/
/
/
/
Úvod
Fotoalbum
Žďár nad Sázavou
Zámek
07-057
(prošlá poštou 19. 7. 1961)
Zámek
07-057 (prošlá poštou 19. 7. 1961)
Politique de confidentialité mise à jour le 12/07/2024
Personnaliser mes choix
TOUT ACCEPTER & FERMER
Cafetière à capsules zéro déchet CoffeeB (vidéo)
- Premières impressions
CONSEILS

...

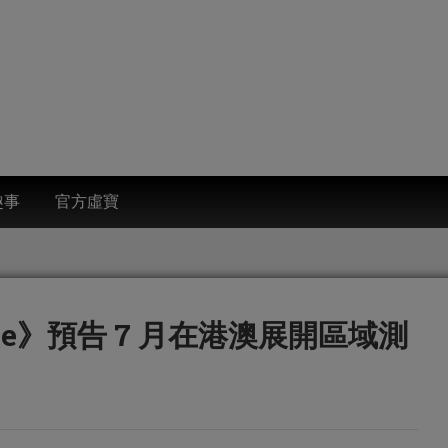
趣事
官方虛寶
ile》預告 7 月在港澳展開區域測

## Task goal
The expected answer is each line of the records above that includes the string "prošlá".

## Solution for this problem
(prošlá poštou 19. 7. 1961)
07-057 (prošlá poštou 19. 7. 1961)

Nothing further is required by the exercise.